Request: Copy every one of the records below line for line, changing nothing.
****
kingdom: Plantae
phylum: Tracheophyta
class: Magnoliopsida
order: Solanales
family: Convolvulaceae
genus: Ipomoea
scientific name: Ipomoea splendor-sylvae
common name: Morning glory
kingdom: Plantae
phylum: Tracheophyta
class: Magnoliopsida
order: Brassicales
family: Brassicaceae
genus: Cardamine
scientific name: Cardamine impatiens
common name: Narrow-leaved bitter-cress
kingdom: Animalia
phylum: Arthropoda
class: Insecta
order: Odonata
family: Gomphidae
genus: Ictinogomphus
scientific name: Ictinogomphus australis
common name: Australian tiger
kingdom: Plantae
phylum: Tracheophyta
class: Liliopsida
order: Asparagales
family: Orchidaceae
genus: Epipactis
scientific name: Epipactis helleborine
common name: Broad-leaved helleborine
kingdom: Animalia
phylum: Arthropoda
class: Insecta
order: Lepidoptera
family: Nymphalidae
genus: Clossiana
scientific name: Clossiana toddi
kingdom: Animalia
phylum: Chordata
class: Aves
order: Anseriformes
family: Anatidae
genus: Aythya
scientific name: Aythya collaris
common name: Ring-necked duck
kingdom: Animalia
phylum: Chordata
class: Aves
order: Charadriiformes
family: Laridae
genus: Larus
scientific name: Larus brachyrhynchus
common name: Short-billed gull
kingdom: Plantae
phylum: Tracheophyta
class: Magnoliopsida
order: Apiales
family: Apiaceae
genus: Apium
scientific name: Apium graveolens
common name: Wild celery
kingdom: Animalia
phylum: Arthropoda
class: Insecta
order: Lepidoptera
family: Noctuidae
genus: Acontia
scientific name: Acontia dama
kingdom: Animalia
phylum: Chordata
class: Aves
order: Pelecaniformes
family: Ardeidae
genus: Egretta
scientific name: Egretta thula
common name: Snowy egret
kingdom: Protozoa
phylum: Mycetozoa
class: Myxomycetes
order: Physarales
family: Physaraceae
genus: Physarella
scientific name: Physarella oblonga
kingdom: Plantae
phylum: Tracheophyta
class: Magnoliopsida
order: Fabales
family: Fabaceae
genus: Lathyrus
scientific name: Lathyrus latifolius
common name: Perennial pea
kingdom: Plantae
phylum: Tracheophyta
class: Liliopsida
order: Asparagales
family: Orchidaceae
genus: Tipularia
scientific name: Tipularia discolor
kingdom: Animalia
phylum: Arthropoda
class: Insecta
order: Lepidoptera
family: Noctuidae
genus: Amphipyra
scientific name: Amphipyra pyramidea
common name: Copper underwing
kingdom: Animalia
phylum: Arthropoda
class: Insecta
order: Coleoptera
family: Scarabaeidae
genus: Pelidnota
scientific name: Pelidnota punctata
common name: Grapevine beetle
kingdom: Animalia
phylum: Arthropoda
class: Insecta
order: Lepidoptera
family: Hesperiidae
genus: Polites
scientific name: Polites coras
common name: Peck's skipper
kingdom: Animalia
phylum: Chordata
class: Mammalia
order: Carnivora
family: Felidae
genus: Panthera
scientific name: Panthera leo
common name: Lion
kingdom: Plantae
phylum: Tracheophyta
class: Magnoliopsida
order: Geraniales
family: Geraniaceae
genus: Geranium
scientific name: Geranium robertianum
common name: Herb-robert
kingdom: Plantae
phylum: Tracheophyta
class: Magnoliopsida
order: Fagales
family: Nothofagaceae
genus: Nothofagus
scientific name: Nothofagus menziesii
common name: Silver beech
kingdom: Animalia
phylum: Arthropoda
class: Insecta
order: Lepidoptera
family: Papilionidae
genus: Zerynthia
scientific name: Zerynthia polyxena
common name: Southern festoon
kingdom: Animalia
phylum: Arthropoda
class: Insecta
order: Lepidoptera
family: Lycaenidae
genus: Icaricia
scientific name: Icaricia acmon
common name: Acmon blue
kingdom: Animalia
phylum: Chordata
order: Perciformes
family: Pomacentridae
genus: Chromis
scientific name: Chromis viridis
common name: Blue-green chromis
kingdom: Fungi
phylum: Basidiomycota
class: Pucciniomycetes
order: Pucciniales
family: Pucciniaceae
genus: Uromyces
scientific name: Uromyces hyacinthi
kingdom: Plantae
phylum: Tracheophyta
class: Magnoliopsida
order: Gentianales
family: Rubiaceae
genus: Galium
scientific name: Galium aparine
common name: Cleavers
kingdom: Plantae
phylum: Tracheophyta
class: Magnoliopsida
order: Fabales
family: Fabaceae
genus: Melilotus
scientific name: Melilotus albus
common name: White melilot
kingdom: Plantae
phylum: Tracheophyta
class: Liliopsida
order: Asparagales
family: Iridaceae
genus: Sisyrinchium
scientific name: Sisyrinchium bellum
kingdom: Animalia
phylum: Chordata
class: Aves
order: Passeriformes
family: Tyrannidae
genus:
****
The reply:
kingdom: Plantae
phylum: Tracheophyta
class: Magnoliopsida
order: Solanales
family: Convolvulaceae
genus: Ipomoea
scientific name: Ipomoea splendor-sylvae
common name: Morning glory
kingdom: Plantae
phylum: Tracheophyta
class: Magnoliopsida
order: Brassicales
family: Brassicaceae
genus: Cardamine
scientific name: Cardamine impatiens
common name: Narrow-leaved bitter-cress
kingdom: Animalia
phylum: Arthropoda
class: Insecta
order: Odonata
family: Gomphidae
genus: Ictinogomphus
scientific name: Ictinogomphus australis
common name: Australian tiger
kingdom: Plantae
phylum: Tracheophyta
class: Liliopsida
order: Asparagales
family: Orchidaceae
genus: Epipactis
scientific name: Epipactis helleborine
common name: Broad-leaved helleborine
kingdom: Animalia
phylum: Arthropoda
class: Insecta
order: Lepidoptera
family: Nymphalidae
genus: Clossiana
scientific name: Clossiana toddi
kingdom: Animalia
phylum: Chordata
class: Aves
order: Anseriformes
family: Anatidae
genus: Aythya
scientific name: Aythya collaris
common name: Ring-necked duck
kingdom: Animalia
phylum: Chordata
class: Aves
order: Charadriiformes
family: Laridae
genus: Larus
scientific name: Larus brachyrhynchus
common name: Short-billed gull
kingdom: Plantae
phylum: Tracheophyta
class: Magnoliopsida
order: Apiales
family: Apiaceae
genus: Apium
scientific name: Apium graveolens
common name: Wild celery
kingdom: Animalia
phylum: Arthropoda
class: Insecta
order: Lepidoptera
family: Noctuidae
genus: Acontia
scientific name: Acontia dama
kingdom: Animalia
phylum: Chordata
class: Aves
order: Pelecaniformes
family: Ardeidae
genus: Egretta
scientific name: Egretta thula
common name: Snowy egret
kingdom: Protozoa
phylum: Mycetozoa
class: Myxomycetes
order: Physarales
family: Physaraceae
genus: Physarella
scientific name: Physarella oblonga
kingdom: Plantae
phylum: Tracheophyta
class: Magnoliopsida
order: Fabales
family: Fabaceae
genus: Lathyrus
scientific name: Lathyrus latifolius
common name: Perennial pea
kingdom: Plantae
phylum: Tracheophyta
class: Liliopsida
order: Asparagales
family: Orchidaceae
genus: Tipularia
scientific name: Tipularia discolor
kingdom: Animalia
phylum: Arthropoda
class: Insecta
order: Lepidoptera
family: Noctuidae
genus: Amphipyra
scientific name: Amphipyra pyramidea
common name: Copper underwing
kingdom: Animalia
phylum: Arthropoda
class: Insecta
order: Coleoptera
family: Scarabaeidae
genus: Pelidnota
scientific name: Pelidnota punctata
common name: Grapevine beetle
kingdom: Animalia
phylum: Arthropoda
class: Insecta
order: Lepidoptera
family: Hesperiidae
genus: Polites
scientific name: Polites coras
common name: Peck's skipper
kingdom: Animalia
phylum: Chordata
class: Mammalia
order: Carnivora
family: Felidae
genus: Panthera
scientific name: Panthera leo
common name: Lion
kingdom: Plantae
phylum: Tracheophyta
class: Magnoliopsida
order: Geraniales
family: Geraniaceae
genus: Geranium
scientific name: Geranium robertianum
common name: Herb-robert
kingdom: Plantae
phylum: Tracheophyta
class: Magnoliopsida
order: Fagales
family: Nothofagaceae
genus: Nothofagus
scientific name: Nothofagus menziesii
common name: Silver beech
kingdom: Animalia
phylum: Arthropoda
class: Insecta
order: Lepidoptera
family: Papilionidae
genus: Zerynthia
scientific name: Zerynthia polyxena
common name: Southern festoon
kingdom: Animalia
phylum: Arthropoda
class: Insecta
order: Lepidoptera
family: Lycaenidae
genus: Icaricia
scientific name: Icaricia acmon
common name: Acmon blue
kingdom: Animalia
phylum: Chordata
order: Perciformes
family: Pomacentridae
genus: Chromis
scientific name: Chromis viridis
common name: Blue-green chromis
kingdom: Fungi
phylum: Basidiomycota
class: Pucciniomycetes
order: Pucciniales
family: Pucciniaceae
genus: Uromyces
scientific name: Uromyces hyacinthi
kingdom: Plantae
phylum: Tracheophyta
class: Magnoliopsida
order: Gentianales
family: Rubiaceae
genus: Galium
scientific name: Galium aparine
common name: Cleavers
kingdom: Plantae
phylum: Tracheophyta
class: Magnoliopsida
order: Fabales
family: Fabaceae
genus: Melilotus
scientific name: Melilotus albus
common name: White melilot
kingdom: Plantae
phylum: Tracheophyta
class: Liliopsida
order: Asparagales
family: Iridaceae
genus: Sisyrinchium
scientific name: Sisyrinchium bellum
kingdom: Animalia
phylum: Chordata
class: Aves
order: Passeriformes
family: Tyrannidae
genus:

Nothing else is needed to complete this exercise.